### [Collected data]
_ _ _ _ _ _ _

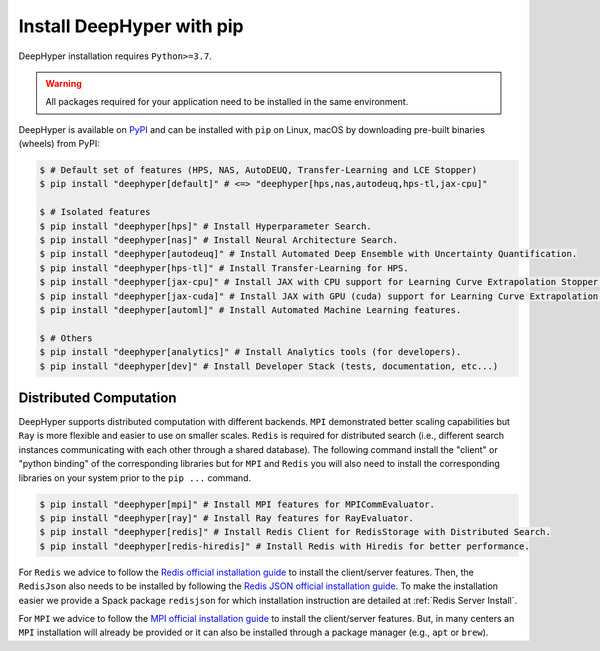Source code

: .. _install-pip:

Install DeepHyper with pip
**************************

DeepHyper installation requires ``Python>=3.7``.

.. warning:: All packages required for your application need to be installed in the same environment.

DeepHyper is available on `PyPI <https://pypi.org/project/deephyper/>`_ and can be installed with ``pip`` on Linux, macOS by downloading pre-built binaries (wheels) from PyPI:

.. code-block:: console

    $ # Default set of features (HPS, NAS, AutoDEUQ, Transfer-Learning and LCE Stopper) 
    $ pip install "deephyper[default]" # <=> "deephyper[hps,nas,autodeuq,hps-tl,jax-cpu]"
    
    $ # Isolated features
    $ pip install "deephyper[hps]" # Install Hyperparameter Search.
    $ pip install "deephyper[nas]" # Install Neural Architecture Search.
    $ pip install "deephyper[autodeuq]" # Install Automated Deep Ensemble with Uncertainty Quantification.
    $ pip install "deephyper[hps-tl]" # Install Transfer-Learning for HPS.
    $ pip install "deephyper[jax-cpu]" # Install JAX with CPU support for Learning Curve Extrapolation Stopper.
    $ pip install "deephyper[jax-cuda]" # Install JAX with GPU (cuda) support for Learning Curve Extrapolation Stopper.
    $ pip install "deephyper[automl]" # Install Automated Machine Learning features.
    
    $ # Others
    $ pip install "deephyper[analytics]" # Install Analytics tools (for developers).
    $ pip install "deephyper[dev]" # Install Developer Stack (tests, documentation, etc...)

Distributed Computation
=======================

DeepHyper supports distributed computation with different backends. ``MPI`` demonstrated better scaling capabilities but ``Ray`` is more flexible and easier to use on smaller scales. ``Redis`` is required for distributed search (i.e., different search instances communicating with each other through a shared database). The following command install the "client" or "python binding" of the corresponding libraries but for ``MPI`` and ``Redis`` you will also need to install the corresponding libraries on your system prior to the ``pip ...`` command.

.. code-block:: console

    $ pip install "deephyper[mpi]" # Install MPI features for MPICommEvaluator.
    $ pip install "deephyper[ray]" # Install Ray features for RayEvaluator.
    $ pip install "deephyper[redis]" # Install Redis Client for RedisStorage with Distributed Search.
    $ pip install "deephyper[redis-hiredis]" # Install Redis with Hiredis for better performance.

For ``Redis`` we advice to follow the `Redis official installation guide <https://redis.io/topics/quickstart>`_ to install the client/server features. Then, the ``RedisJson`` also needs to be installed by following the `Redis JSON official installation guide <https://redis.io/docs/stack/json/>`_. To make the installation easier we provide a Spack package ``redisjson`` for which installation instruction are detailed at :ref:`Redis Server Install`.

For ``MPI`` we advice to follow the `MPI official installation guide <https://www.open-mpi.org/faq/?category=building>`_ to install the client/server features. But, in many centers an ``MPI`` installation will already be provided or it can also be installed through a package manager (e.g., ``apt`` or ``brew``).
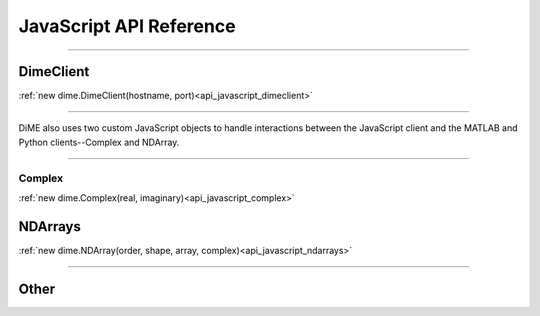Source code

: .. _api_javascript:

============================
JavaScript API Reference
============================

----------

----------
DimeClient
----------

:ref:`new dime.DimeClient(hostname, port)<api_javascript_dimeclient>`

----------

DiME also uses two custom JavaScript objects to handle interactions between the JavaScript client and the MATLAB and Python clients--Complex and NDArray.

----------

Complex
-------

:ref:`new dime.Complex(real, imaginary)<api_javascript_complex>`

--------
NDArrays
--------

:ref:`new dime.NDArray(order, shape, array, complex)<api_javascript_ndarrays>`

----------

-----
Other
-----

_ _ _ _ _ _ _

### [WHAT YOU SHOULD DO]
Set down each record above exactly as it stands and leave out all pictures.

### [RESPONSE AREA]
Source code

: .. _install-pip:

Install DeepHyper with pip
**************************

DeepHyper installation requires ``Python>=3.7``.

.. warning:: All packages required for your application need to be installed in the same environment.

DeepHyper is available on `PyPI <https://pypi.org/project/deephyper/>`_ and can be installed with ``pip`` on Linux, macOS by downloading pre-built binaries (wheels) from PyPI:

.. code-block:: console

    $ # Default set of features (HPS, NAS, AutoDEUQ, Transfer-Learning and LCE Stopper) 
    $ pip install "deephyper[default]" # <=> "deephyper[hps,nas,autodeuq,hps-tl,jax-cpu]"
    
    $ # Isolated features
    $ pip install "deephyper[hps]" # Install Hyperparameter Search.
    $ pip install "deephyper[nas]" # Install Neural Architecture Search.
    $ pip install "deephyper[autodeuq]" # Install Automated Deep Ensemble with Uncertainty Quantification.
    $ pip install "deephyper[hps-tl]" # Install Transfer-Learning for HPS.
    $ pip install "deephyper[jax-cpu]" # Install JAX with CPU support for Learning Curve Extrapolation Stopper.
    $ pip install "deephyper[jax-cuda]" # Install JAX with GPU (cuda) support for Learning Curve Extrapolation Stopper.
    $ pip install "deephyper[automl]" # Install Automated Machine Learning features.
    
    $ # Others
    $ pip install "deephyper[analytics]" # Install Analytics tools (for developers).
    $ pip install "deephyper[dev]" # Install Developer Stack (tests, documentation, etc...)

Distributed Computation
=======================

DeepHyper supports distributed computation with different backends. ``MPI`` demonstrated better scaling capabilities but ``Ray`` is more flexible and easier to use on smaller scales. ``Redis`` is required for distributed search (i.e., different search instances communicating with each other through a shared database). The following command install the "client" or "python binding" of the corresponding libraries but for ``MPI`` and ``Redis`` you will also need to install the corresponding libraries on your system prior to the ``pip ...`` command.

.. code-block:: console

    $ pip install "deephyper[mpi]" # Install MPI features for MPICommEvaluator.
    $ pip install "deephyper[ray]" # Install Ray features for RayEvaluator.
    $ pip install "deephyper[redis]" # Install Redis Client for RedisStorage with Distributed Search.
    $ pip install "deephyper[redis-hiredis]" # Install Redis with Hiredis for better performance.

For ``Redis`` we advice to follow the `Redis official installation guide <https://redis.io/topics/quickstart>`_ to install the client/server features. Then, the ``RedisJson`` also needs to be installed by following the `Redis JSON official installation guide <https://redis.io/docs/stack/json/>`_. To make the installation easier we provide a Spack package ``redisjson`` for which installation instruction are detailed at :ref:`Redis Server Install`.

For ``MPI`` we advice to follow the `MPI official installation guide <https://www.open-mpi.org/faq/?category=building>`_ to install the client/server features. But, in many centers an ``MPI`` installation will already be provided or it can also be installed through a package manager (e.g., ``apt`` or ``brew``).
Source code

: .. _api_javascript:

============================
JavaScript API Reference
============================

----------

----------
DimeClient
----------

:ref:`new dime.DimeClient(hostname, port)<api_javascript_dimeclient>`

----------

DiME also uses two custom JavaScript objects to handle interactions between the JavaScript client and the MATLAB and Python clients--Complex and NDArray.

----------

Complex
-------

:ref:`new dime.Complex(real, imaginary)<api_javascript_complex>`

--------
NDArrays
--------

:ref:`new dime.NDArray(order, shape, array, complex)<api_javascript_ndarrays>`

----------

-----
Other
-----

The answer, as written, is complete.